▸ **Work instruction**: Can you select every line in the data below that contains the word "young" and copy each one? Case counts.

[Data entries]
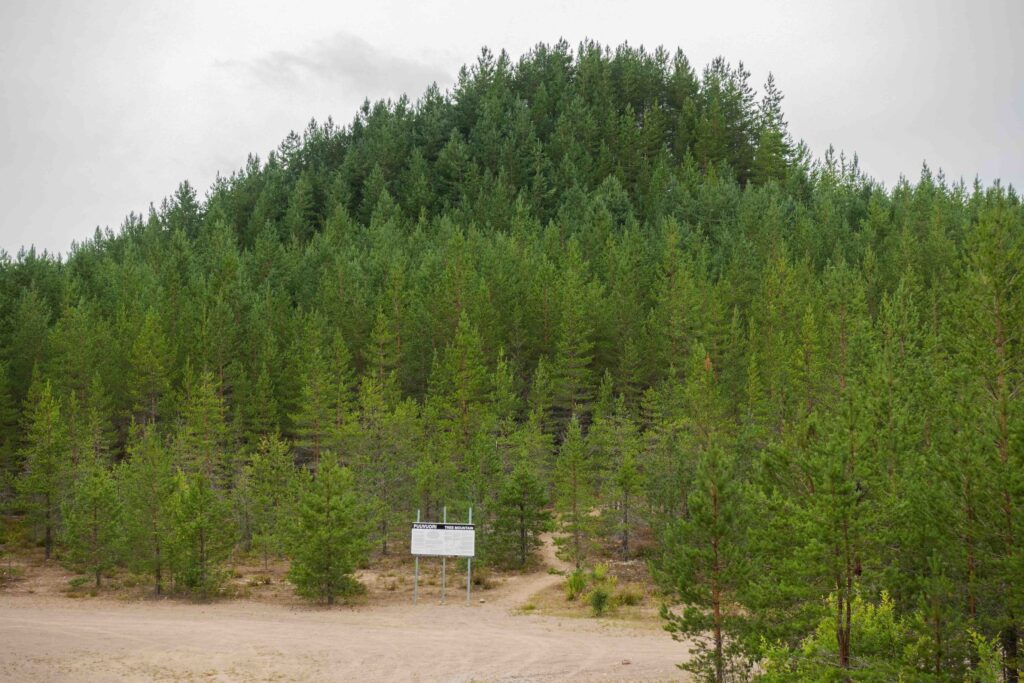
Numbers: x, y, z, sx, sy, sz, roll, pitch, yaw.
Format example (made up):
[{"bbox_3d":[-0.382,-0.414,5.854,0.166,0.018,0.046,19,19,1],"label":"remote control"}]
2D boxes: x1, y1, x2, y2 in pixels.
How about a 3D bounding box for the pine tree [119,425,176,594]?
[{"bbox_3d":[-12.044,5.551,65.800,1.917,5.617,1.917,0,-1,0],"label":"pine tree"}]

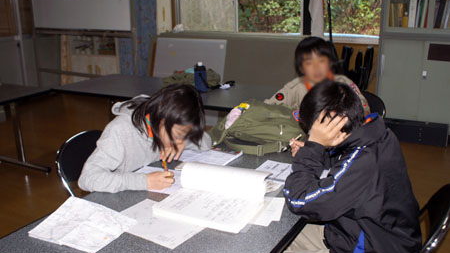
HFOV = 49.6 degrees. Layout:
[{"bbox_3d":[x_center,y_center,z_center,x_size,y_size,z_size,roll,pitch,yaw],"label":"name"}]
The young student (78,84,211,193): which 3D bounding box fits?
[{"bbox_3d":[-0.444,0.339,2.371,0.660,1.090,0.560,13,24,41],"label":"young student"}]

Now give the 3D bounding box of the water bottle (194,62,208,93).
[{"bbox_3d":[-0.184,-0.380,3.716,0.092,0.220,0.092,-3,18,1],"label":"water bottle"}]

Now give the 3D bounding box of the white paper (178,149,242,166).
[{"bbox_3d":[-0.079,0.139,2.392,0.280,0.016,0.205,7,20,30],"label":"white paper"}]

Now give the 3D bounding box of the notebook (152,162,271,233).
[{"bbox_3d":[-0.041,0.258,1.863,0.367,0.105,0.300,7,20,30],"label":"notebook"}]

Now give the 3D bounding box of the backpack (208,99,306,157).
[{"bbox_3d":[0.207,-0.026,2.563,0.480,0.195,0.370,1,18,14],"label":"backpack"}]

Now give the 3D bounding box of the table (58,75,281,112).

▸ **Reply to the exercise**:
The young student (78,84,211,193): which 3D bounding box fits?
[{"bbox_3d":[-0.444,0.339,2.371,0.660,1.090,0.560,13,24,41],"label":"young student"}]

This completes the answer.